The cold front has me craving warm porridge in the morning and I thought I should make a nice savory one for dinner too. This recipe adds in whole grain teff to a traditional savory steel-cut oat. This Savory Southwest Teff and Steel-Cut Oats makes a great base for a 1 bowl meal, but can be stuffed inside a burrito too!
Have you tried savory porridge? What’s your go-to flavor? I love mine with smoked paprika, chili powder, and nutritional yeast like the recipe below.
- ⅔ cup Maskal Brown Teff (ivory will work too!)
- ⅓ cup steel-cut oats
- 1 tablespoon olive oil (or water saute to make oil-free)
- 1 cup minced onion
- 1 cup minced bell pepper (tri-color if possible)
- 2 cloves garlic, minced
- ¾ teaspoon ground cumin
- ½ teaspoon smoked paprika
- ½ teaspoon chili powder (or use more if you’d like to make it spicier)
- 3 ½ cups water or unsalted vegetable broth
- ¼ cup nutritional yeast
- Salt and pepper, to taste (I used 1 teaspoon salt and ¼ teaspoon pepper)
- Lightly toast the teff and oats in a saute pan over medium-low heat until you notice a nutty fragrance, about 3 to 4 minutes.

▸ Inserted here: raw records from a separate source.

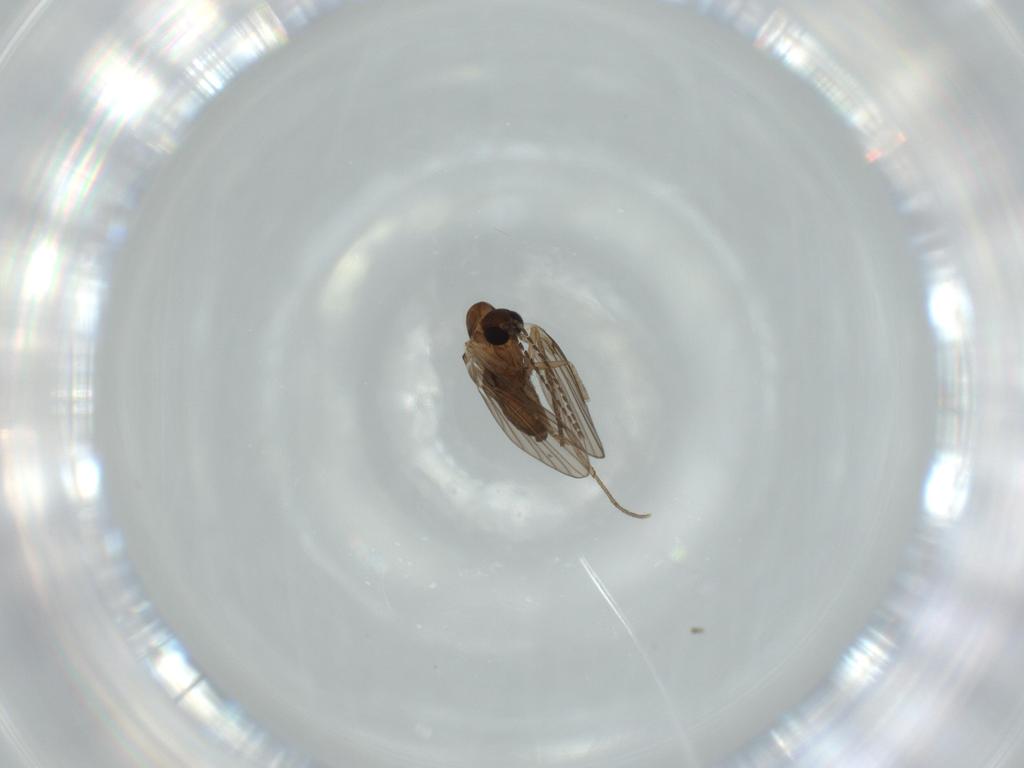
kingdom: Animalia
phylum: Arthropoda
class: Insecta
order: Diptera
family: Psychodidae
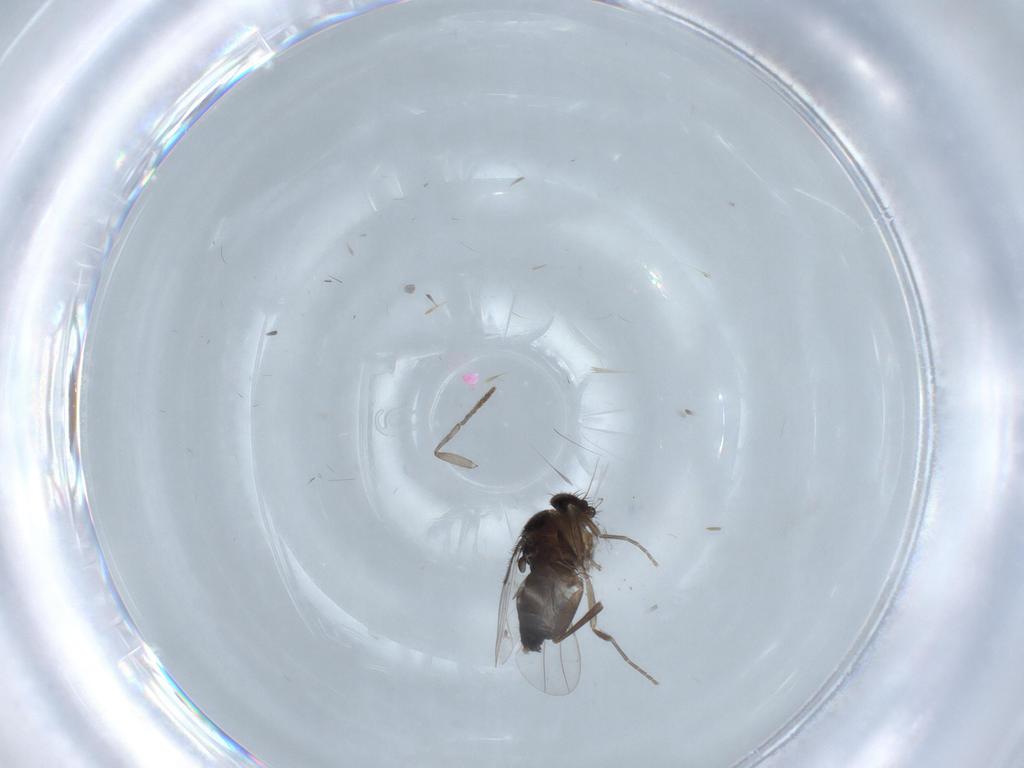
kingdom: Animalia
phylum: Arthropoda
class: Insecta
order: Diptera
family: Phoridae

Set aside for a later step.
- Heat the oil (or water if you’re making this oil-free) into a Dutch Oven or saucepan over medium heat. Once hot, add the onion and saute until translucent. Stir in the bell pepper and garlic. Cook until the bell peppers soften, then add the cumin, smoked paprika, and chili powder. Saute until the spices become fragrant.
- Add the 3 cups of water or broth and the toasted teff and oats to the sauteed vegetable mixture. Bring to a boil, then turn the heat to low and simmer while stirring often for about 15 minutes. If it cooks a bit dry before the oats are tender, add the additional ½ cup water or broth.
- Once done, remove from heat and stir in the nutritional yeast. Add salt and pepper to taste and serve as a side or the bottom of a dinner bowl slathered with your favorite toppings.